Violent video games are almost completely harmless to young people with any negative effects likely to only impact those with pre-existing mental instability.
That was one of the findings from a new research report, published in the Review of General Psychology from the American Psychological Association. "Violent video games are like peanut butter," Christopher Ferguson, an editor for the report told Reuters. "They are harmless for the vast majority of kids but are harmful to a small minority with pre-existing personality or mental health problems."
He added, "Much of the attention to video game research has been negative, focusing on potential harm related to addiction, aggression and lowered school performance. But recent research has shown that as video games have become more popular, children in the United States and Europe are having fewer behavior problems, are less violent and score better on standardized tests. Violent video games have not created the generation of problem youth so often feared."
The study concluded that children displaying anti-social behavioral patterns before play were more likely to act out or play aggressively after contact with a violent game. Another of the report's editors, Patrick Markeyn explained, "These results suggest that it is the simultaneous combination of these personality traits which yield a more powerful predictor of violent video games.

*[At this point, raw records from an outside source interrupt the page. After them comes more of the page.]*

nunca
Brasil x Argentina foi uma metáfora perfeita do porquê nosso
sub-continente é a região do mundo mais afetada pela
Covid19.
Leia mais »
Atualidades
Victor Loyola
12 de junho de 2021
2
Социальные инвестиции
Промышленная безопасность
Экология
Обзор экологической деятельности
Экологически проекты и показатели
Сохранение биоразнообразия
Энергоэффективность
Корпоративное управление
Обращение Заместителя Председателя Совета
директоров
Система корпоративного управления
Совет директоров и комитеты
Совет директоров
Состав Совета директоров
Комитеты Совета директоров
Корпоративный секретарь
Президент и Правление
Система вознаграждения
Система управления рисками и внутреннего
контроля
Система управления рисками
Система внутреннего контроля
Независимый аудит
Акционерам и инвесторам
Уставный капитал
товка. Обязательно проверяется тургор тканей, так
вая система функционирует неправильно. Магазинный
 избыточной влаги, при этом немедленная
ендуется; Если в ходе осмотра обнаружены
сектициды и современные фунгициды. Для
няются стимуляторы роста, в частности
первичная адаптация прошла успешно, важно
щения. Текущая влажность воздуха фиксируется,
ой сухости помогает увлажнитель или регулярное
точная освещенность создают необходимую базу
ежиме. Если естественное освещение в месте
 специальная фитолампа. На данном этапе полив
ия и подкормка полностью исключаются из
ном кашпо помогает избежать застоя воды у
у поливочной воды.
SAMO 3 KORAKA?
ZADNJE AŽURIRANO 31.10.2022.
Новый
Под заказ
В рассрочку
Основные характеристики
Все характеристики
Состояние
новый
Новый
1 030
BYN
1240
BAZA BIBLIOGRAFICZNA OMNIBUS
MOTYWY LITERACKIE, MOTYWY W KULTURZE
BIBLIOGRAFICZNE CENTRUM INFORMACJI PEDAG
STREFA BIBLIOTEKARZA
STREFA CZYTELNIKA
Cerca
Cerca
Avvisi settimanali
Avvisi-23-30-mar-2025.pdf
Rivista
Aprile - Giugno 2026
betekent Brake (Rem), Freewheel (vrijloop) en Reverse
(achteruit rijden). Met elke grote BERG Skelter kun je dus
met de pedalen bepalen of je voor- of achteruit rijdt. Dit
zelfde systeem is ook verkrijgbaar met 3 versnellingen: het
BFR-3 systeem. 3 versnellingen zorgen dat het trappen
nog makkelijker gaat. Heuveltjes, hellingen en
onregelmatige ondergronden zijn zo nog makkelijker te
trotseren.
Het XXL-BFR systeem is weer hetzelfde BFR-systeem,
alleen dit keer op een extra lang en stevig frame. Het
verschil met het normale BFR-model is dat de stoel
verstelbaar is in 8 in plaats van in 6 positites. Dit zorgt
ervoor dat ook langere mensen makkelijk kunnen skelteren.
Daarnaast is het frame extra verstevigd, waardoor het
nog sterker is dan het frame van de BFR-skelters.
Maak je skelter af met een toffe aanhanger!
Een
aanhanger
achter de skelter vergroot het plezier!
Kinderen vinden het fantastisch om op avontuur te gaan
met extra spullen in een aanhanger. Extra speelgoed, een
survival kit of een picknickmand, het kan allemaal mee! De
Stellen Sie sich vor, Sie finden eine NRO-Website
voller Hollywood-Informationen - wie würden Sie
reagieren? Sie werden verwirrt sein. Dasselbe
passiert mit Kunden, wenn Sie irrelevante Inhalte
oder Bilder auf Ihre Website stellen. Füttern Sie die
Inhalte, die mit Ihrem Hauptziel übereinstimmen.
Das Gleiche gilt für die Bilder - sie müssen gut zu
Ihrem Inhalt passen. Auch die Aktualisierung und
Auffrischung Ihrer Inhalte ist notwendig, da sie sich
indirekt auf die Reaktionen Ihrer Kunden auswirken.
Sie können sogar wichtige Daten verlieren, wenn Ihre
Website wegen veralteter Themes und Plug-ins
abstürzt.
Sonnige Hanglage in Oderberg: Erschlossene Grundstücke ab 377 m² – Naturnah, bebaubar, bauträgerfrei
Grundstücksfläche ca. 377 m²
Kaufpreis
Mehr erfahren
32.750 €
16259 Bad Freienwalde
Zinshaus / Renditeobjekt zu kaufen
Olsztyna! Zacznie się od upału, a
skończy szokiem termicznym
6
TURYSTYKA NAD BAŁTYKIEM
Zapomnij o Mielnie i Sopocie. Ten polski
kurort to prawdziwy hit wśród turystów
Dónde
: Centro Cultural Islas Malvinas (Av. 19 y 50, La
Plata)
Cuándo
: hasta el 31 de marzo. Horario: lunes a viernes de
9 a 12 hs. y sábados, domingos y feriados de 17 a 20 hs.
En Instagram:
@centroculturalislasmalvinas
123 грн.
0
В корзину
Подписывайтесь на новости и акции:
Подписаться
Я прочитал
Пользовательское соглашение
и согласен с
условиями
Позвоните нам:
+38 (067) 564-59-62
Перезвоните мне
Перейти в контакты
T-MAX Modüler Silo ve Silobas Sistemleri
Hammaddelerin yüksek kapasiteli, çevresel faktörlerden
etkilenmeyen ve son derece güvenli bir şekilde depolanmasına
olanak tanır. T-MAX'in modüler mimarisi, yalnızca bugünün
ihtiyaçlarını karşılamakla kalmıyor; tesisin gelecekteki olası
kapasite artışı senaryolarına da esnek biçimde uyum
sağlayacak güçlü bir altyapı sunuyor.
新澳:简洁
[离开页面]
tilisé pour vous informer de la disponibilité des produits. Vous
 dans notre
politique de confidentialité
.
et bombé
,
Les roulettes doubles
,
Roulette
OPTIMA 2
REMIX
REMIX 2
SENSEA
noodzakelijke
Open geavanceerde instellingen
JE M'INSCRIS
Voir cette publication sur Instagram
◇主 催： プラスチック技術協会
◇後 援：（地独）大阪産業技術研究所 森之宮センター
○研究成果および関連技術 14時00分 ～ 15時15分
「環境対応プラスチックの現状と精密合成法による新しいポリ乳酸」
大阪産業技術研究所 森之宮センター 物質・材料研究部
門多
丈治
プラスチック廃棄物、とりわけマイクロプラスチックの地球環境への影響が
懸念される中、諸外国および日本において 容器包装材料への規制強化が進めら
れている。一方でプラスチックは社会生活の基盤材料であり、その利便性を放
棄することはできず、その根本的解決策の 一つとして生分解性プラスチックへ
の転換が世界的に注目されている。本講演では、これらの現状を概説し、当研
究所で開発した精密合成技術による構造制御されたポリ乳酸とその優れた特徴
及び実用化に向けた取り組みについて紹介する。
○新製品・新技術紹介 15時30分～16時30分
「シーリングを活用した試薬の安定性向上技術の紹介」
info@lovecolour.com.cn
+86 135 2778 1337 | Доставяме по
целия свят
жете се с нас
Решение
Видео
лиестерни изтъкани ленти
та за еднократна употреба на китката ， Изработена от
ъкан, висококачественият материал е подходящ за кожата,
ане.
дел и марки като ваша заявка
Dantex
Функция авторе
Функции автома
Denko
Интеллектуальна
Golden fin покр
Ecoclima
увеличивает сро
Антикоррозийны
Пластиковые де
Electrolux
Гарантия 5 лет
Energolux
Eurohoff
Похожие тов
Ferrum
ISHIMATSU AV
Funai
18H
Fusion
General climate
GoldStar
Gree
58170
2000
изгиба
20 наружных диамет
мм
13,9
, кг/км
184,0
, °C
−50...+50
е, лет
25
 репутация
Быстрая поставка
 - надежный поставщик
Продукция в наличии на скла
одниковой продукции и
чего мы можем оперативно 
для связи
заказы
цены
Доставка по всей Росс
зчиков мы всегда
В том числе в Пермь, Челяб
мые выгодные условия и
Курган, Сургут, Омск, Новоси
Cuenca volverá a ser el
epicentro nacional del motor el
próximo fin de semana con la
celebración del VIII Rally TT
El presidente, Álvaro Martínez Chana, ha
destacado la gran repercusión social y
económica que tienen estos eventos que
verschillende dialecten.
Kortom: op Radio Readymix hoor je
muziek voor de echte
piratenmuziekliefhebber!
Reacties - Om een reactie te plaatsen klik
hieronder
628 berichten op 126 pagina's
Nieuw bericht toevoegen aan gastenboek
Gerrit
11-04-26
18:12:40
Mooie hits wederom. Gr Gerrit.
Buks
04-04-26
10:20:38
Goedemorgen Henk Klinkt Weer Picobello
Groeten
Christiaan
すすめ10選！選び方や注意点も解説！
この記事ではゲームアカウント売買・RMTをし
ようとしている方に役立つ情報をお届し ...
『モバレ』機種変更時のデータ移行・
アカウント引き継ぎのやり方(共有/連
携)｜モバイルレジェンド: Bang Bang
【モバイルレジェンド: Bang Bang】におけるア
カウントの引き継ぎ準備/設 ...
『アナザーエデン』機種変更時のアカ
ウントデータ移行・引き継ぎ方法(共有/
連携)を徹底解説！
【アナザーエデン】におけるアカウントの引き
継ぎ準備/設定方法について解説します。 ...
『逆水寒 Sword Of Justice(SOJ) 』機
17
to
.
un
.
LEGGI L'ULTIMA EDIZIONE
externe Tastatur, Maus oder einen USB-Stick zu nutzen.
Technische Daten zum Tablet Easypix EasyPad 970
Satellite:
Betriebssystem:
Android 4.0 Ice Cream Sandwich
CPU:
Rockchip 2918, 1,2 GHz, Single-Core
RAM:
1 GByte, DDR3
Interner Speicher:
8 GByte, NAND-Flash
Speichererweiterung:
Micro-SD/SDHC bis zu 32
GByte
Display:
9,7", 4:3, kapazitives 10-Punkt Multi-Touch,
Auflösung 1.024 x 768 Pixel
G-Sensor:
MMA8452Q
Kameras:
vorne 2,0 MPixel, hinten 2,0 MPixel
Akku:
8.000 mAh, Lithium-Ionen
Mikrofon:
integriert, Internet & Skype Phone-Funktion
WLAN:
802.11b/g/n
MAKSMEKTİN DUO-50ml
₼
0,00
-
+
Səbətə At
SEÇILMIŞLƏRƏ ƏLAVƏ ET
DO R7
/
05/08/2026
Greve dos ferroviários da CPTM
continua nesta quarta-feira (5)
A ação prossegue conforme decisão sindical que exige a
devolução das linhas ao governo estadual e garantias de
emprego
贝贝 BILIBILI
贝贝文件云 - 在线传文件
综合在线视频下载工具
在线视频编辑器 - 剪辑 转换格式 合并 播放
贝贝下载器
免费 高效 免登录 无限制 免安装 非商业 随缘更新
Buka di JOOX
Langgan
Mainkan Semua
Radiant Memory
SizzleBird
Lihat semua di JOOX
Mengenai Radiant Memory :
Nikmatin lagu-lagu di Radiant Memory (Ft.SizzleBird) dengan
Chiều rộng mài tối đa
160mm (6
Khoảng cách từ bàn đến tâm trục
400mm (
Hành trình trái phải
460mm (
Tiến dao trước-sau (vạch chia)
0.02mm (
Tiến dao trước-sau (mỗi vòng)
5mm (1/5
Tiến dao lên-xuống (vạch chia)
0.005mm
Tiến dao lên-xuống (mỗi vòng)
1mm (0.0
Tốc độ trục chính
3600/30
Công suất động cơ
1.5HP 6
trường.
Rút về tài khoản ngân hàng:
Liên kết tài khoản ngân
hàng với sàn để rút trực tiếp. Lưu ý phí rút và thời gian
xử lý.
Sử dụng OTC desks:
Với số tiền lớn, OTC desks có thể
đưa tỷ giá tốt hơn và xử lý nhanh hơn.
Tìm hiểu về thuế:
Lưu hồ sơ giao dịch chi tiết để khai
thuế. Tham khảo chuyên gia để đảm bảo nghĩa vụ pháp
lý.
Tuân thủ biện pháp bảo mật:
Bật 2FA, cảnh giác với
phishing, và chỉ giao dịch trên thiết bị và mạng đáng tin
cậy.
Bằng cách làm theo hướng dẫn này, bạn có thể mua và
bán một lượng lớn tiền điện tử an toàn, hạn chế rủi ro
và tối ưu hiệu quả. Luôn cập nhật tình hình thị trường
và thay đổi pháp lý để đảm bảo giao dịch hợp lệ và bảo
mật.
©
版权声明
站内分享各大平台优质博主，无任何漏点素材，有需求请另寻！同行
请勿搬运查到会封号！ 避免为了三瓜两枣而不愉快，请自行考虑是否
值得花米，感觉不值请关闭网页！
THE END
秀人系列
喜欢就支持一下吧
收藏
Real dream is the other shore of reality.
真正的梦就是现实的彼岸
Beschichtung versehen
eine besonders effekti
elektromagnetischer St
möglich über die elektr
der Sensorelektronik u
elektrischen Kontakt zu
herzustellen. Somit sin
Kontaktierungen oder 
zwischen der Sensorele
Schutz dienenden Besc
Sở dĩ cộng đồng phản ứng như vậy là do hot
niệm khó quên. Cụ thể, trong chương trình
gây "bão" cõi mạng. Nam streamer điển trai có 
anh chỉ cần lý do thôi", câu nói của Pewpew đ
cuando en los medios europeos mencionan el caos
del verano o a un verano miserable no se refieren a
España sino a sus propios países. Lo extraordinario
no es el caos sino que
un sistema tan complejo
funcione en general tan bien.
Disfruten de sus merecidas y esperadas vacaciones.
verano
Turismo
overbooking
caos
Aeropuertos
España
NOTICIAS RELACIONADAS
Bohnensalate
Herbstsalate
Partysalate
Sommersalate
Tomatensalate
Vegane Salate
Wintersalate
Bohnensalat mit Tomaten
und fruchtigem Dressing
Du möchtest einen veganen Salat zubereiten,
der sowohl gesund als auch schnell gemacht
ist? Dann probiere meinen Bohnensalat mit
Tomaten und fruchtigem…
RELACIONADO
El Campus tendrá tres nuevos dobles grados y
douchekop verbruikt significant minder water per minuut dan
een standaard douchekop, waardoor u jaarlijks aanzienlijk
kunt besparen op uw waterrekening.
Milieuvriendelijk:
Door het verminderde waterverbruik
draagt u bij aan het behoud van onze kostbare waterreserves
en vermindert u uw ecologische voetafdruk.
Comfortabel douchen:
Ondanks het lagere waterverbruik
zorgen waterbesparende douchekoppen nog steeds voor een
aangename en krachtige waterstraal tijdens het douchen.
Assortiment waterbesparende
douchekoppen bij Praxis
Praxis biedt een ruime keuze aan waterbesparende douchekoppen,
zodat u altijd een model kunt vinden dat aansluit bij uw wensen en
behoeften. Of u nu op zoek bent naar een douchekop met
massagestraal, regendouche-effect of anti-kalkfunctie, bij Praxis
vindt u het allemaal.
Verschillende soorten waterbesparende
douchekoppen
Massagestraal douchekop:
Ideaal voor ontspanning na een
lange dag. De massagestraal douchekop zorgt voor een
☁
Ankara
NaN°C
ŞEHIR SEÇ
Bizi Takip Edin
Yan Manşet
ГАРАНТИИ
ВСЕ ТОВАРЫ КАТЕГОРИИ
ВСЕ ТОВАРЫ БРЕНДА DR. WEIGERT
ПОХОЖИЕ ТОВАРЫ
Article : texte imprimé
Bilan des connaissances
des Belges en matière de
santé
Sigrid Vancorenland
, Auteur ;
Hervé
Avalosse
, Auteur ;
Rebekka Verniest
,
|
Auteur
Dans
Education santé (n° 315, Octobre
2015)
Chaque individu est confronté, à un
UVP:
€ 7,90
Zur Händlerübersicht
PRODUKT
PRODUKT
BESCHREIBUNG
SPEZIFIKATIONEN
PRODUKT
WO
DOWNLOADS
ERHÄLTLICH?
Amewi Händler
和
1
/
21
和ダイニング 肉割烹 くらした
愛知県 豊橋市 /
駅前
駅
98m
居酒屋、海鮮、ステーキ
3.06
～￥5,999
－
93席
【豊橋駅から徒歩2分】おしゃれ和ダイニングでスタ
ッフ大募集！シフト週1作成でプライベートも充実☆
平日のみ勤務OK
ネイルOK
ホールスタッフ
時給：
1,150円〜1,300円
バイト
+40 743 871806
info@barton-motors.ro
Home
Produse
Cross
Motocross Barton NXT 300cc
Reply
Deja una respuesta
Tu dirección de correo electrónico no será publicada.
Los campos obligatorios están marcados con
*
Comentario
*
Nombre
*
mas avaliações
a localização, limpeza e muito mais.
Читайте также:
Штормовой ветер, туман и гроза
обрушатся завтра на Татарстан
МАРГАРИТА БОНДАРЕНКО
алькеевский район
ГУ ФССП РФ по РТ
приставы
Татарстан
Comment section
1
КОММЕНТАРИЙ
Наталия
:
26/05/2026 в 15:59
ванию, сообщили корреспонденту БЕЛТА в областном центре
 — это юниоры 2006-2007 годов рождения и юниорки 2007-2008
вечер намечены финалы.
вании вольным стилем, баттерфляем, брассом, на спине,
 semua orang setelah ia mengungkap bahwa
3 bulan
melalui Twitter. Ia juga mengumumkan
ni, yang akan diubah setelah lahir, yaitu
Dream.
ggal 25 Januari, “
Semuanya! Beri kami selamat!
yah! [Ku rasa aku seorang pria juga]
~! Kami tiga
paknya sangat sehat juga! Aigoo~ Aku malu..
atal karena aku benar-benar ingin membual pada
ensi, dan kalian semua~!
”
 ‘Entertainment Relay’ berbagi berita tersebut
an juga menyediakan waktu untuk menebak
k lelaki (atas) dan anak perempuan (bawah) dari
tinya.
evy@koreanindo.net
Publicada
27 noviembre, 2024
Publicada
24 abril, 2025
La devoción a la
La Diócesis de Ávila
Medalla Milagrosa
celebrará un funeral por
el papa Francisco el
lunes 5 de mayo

Those who are negatively affected have pre-existing dispositions, which make them susceptible to such violent media."
The AMA added that analysis of the model showed a “perfect storm” of traits for children who are most likely to become hostile after playing violent video games including high neuroticism (easily upset, angry, depressed, emotional), low agreeableness (little concern for others, indifferent to others feelings) and low conscientiousness (break rules, don’t keep promises, act without thinking).